(Deutscher Kurzhaariger Vorstehund, Kurzhaar)
The German Shorthaired Pointer is an all-purpose close-working dog who combines agility, power, and endurance. He is square or slightly longer than tall; although he has a short back, he should stand over plenty of ground. He should have a clean-cut head, graceful outline, strong quarters, and an athletic physique. His coat is short and tough.
The German Shorthaired Pointer is one of the most versatile of hunting breeds, combining pointing, retrieving, and trailing abilities. This versatility arose through the purposeful blending of various breeds beginning as early as the seventeenth century.
Crosses of the Spanish Pointer (a heavy type of pointer) with the Hannover Hound (a strain of scenthounds) resulted in a heavy houndlike dog that could both trail and point. Although all the early breeders agreed upon the goal of an all-purpose hunting dog, not all agreed upon how to achieve it. Crosses with the English Pointer were controversial but bestowed upon the breed a more stylish look and nose-up hunting mode. It also imparted a dislike of water and an aversion to attacking quarry. Further breeding eliminated these unwanted pointer characteristics.
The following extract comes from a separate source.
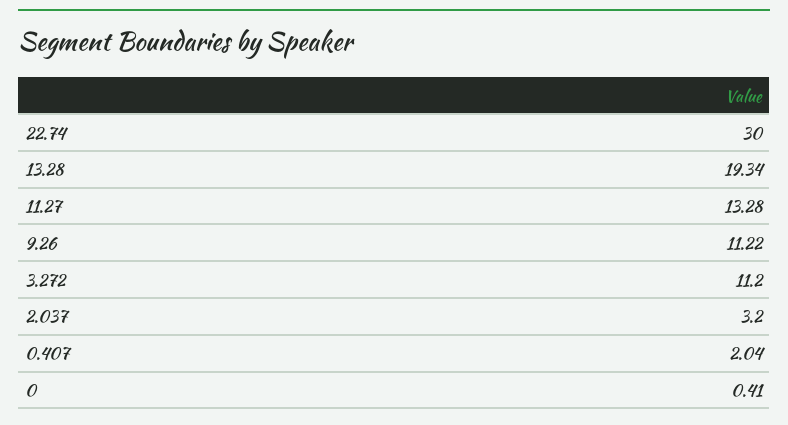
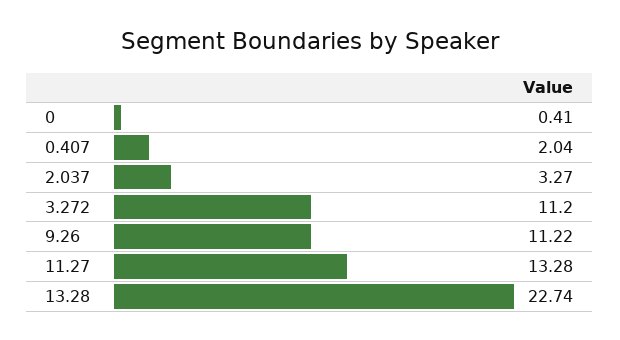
22.74: 30 -> none
13.28: 19.34 -> 22.74
2.037: 3.2 -> 3.27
In the early 1800s two Deutsch Kurzhaars (as the breed was originally known), Nero and Treff, distinguished themselves against other pointing breeds at the German Derby and, through the success of their descendants, are often credited as the modern Shorthaired’s foundation. The breed was recognized in the late 1800s in Germany with the first Shorthaired coming to America in the 1920s. The German Shorthaired Pointer gained AKC recognition in 1930. The breed soon gained a reputation as the ideal dog for the hunter who wanted only one dog that could do it all.
The German Shorthaired Pointer’s idea of heaven is a day hiking in the field and an evening curled up by its owner’s side. This is an active dog that can become frustrated and “creative” if not given ample daily exercise, both mental and physical. He is a devoted family pet, although at times he may be overly boisterous for small children. Because part of their heritage includes hunting mammals, some can be assertive toward small pets unless raised with them. They are a sensitive breed, responsive to gentle training. Some can whine or bark a lot.
Bred to be an active hunting companion, this breed has a good deal of energy and requires a good deal of exercise. He thrives on mental and physical stimulation and can get both by hiking or playing with his owner for a long period—at least an hour—every day. Many like water and will swim if given the chance. The grooming needs are minimal, consisting only of occasional brushing to remove dead hair.